As our conversation ended, Turkle reached back into her bag to retrieve her phone.

“Every day, I say ‘thank God for this’,” she said,turning the gadget over in her hands. “Dick Tracy only had a two-way wrist radio, and I have this? Please don’t take away my phone!”

Additional reporting: Oliver Thring

Talk? They’d rather tap

Among American university students, there is a new code of practice known as “the rule of three”, writes Iain Dey.

If you are with half a dozen people, sitting in the pub or having dinner, it is socially acceptable to look at your phone — as long as three or more are paying attention to whoever is speaking.

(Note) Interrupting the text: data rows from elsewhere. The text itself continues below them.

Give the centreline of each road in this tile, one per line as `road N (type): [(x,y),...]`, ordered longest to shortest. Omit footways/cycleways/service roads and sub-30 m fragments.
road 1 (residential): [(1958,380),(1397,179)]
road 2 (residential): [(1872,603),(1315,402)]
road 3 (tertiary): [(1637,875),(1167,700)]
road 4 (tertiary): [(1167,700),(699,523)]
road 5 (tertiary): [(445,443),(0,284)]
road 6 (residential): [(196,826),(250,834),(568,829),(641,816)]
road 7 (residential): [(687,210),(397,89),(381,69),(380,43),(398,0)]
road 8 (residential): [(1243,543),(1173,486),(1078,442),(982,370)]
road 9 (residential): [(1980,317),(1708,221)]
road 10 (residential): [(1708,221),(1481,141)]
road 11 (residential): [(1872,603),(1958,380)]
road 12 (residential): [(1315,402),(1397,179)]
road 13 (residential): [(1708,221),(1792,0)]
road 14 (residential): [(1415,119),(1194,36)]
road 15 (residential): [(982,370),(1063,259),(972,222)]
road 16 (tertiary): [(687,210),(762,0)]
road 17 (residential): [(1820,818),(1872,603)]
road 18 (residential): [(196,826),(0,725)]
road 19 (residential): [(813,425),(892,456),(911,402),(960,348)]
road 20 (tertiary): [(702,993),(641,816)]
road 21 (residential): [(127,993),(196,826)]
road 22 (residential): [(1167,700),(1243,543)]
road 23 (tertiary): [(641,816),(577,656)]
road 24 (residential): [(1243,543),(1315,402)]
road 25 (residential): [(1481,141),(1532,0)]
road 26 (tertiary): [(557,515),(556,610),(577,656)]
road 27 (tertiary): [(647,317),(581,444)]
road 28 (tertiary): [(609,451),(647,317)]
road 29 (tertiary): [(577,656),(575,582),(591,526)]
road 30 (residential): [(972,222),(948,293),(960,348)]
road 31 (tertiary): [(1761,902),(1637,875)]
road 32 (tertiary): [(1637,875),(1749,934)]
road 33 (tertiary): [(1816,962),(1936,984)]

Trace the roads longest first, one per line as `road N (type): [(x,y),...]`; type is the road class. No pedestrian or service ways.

The net effect, according to Sherry Turkle, is that conversation is much more superficial as half the group is always being brought back up to speed with what has been said.

Topics tend to be lighter anyway, Turkle found. Among students, politics is mainly discussed on social media to avoid arguments face to face.

Having been brought up in an age when facts can be Googled, they prefer to research their thoughts, then compose a witty tweet, rather than have a debate.

In their romantic lives too, Generation Y avoids conversation, using dating apps such as Tinder rather than bar room chit-chat to find a partner.

University professors are so concerned about this “flight from conversation” that some are awarding course credits to students who turn up to talk about their thoughts.

“I love the 18-year-old who said to me ‘Conversation? I’ll tell, you what’s wrong with conversation. It takes place in real time and you can’t control what you are going to say’, ” Turkle said.

Most of her students try to conduct conversation via email — arguing that they will structure their questions better if they write them down.